Why not giving the whole model to DataParallel in the imagenet example?

fanq15 · June 17, 2017, 3:28pm

I have seen this question many times in different questions about DataParallel, but no one can give an explicit answer. So I question it again in a new topic, and hope anyone could answer it. Does this operation have any special purposes?
This expression is borrowed from @trypag. https://discuss.pytorch.org/t/dataparallel-and-cuda-with-multiple-inputs/272/3

Could anyone explain this code extracted from the imagenet example :

if args.arch.startswith('alexnet') or args.arch.startswith('vgg'):
    model.features = torch.nn.DataParallel(model.features)
    model.cuda()
else:
    model = torch.nn.DataParallel(model).cuda()
Is there a specific reason to separate the classifier and the features in the alexnet and vgg models ?
Why not giving the whole model to DataParallel, like in the resnet model ?

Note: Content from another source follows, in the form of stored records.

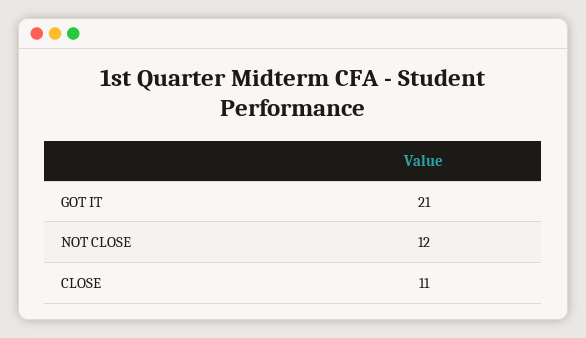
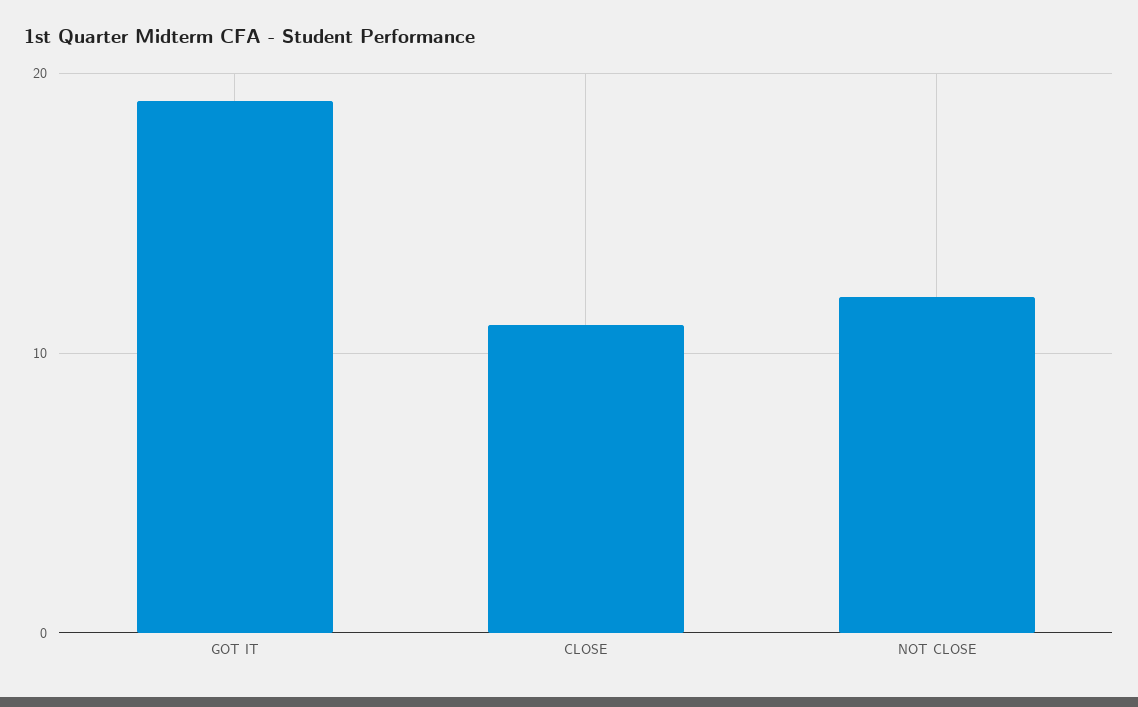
GOT IT: 21 -> 19

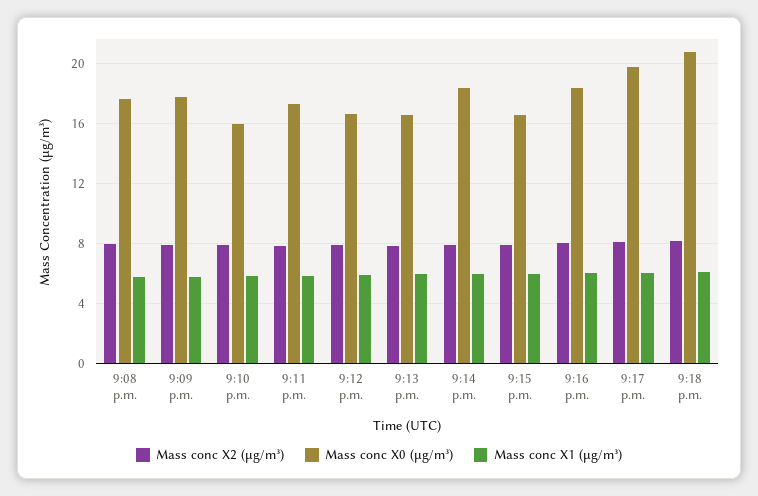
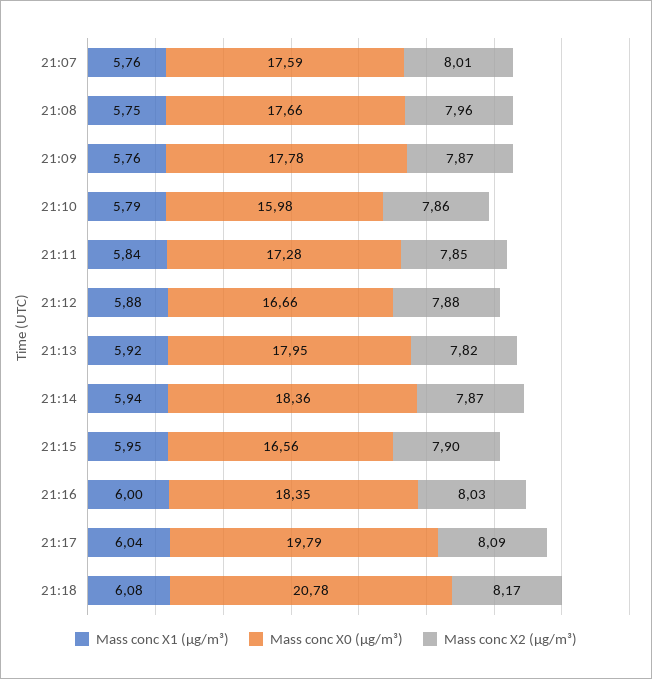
Mass conc X0 (μg/m³), 9:13 p.m.: 16.5 -> 17.95
Mass conc X1 (μg/m³), 21:07: none -> 5.76
Mass conc X0 (μg/m³), 21:07: none -> 17.59
Mass conc X2 (μg/m³), 21:07: none -> 8.01

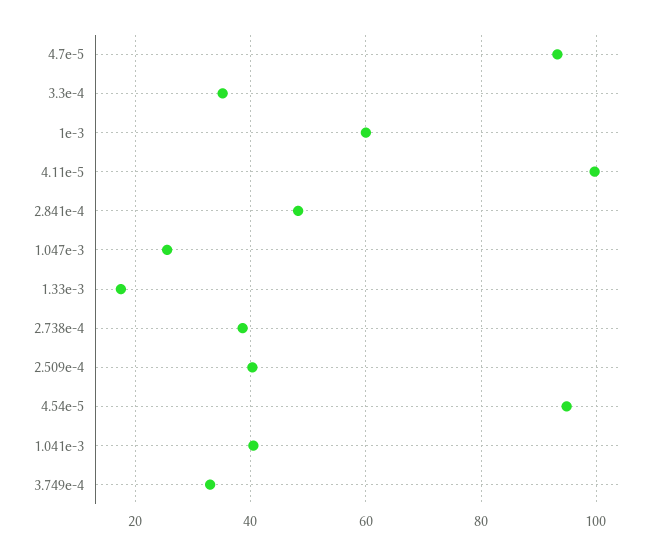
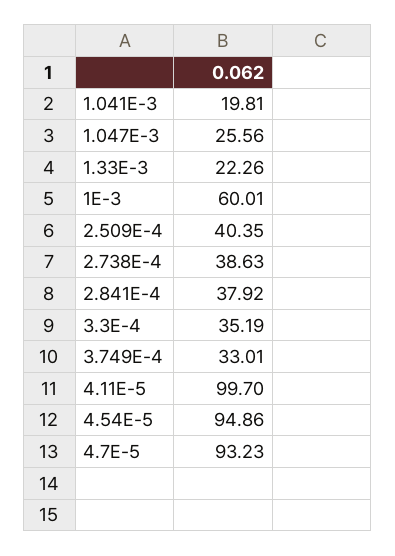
2.841e-4: 48 -> 37.92
1.33e-3: 18 -> 22.26
1.041e-3: 40 -> 19.81

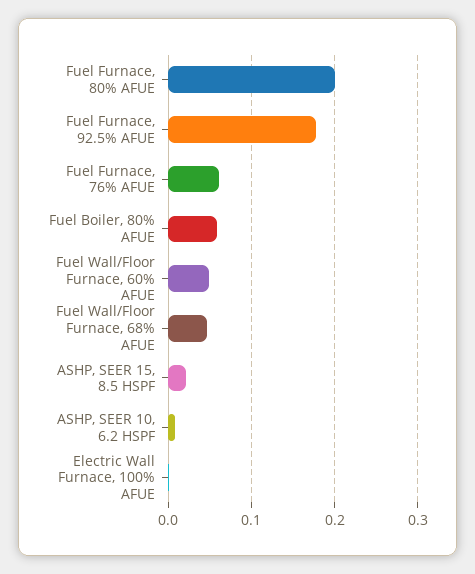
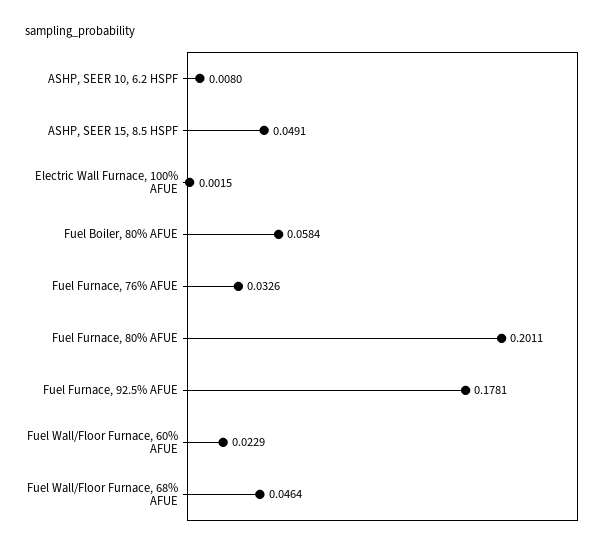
Fuel Furnace, 76% AFUE: 0.06 -> 0.0326
Fuel Wall/Floor Furnace, 60% AFUE: 0.05 -> 0.0229
ASHP, SEER 15, 8.5 HSPF: 0.02 -> 0.0491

apaszke · June 17, 2017, 4:42pm

The answer is in One weird trick for parallelizing convolutional neural networks by Alex Krizhevsky.

fanq15 · June 18, 2017, 1:59am

Oh! Thank you very much!

lusofa · August 13, 2019, 7:57am

I read the paper yet, but still feel confused.
Is that means “model.features = torch.nn.DataParallel(model.features)” corresponding to Model parallelism, and “torch.nn.DataParallel(model)” corresonding to Data parallelism?
But why “args.arch.startswith(‘alexnet’) or args.arch.startswith(‘vgg’)” ,then do Model Parallelism, else do Data parallelism?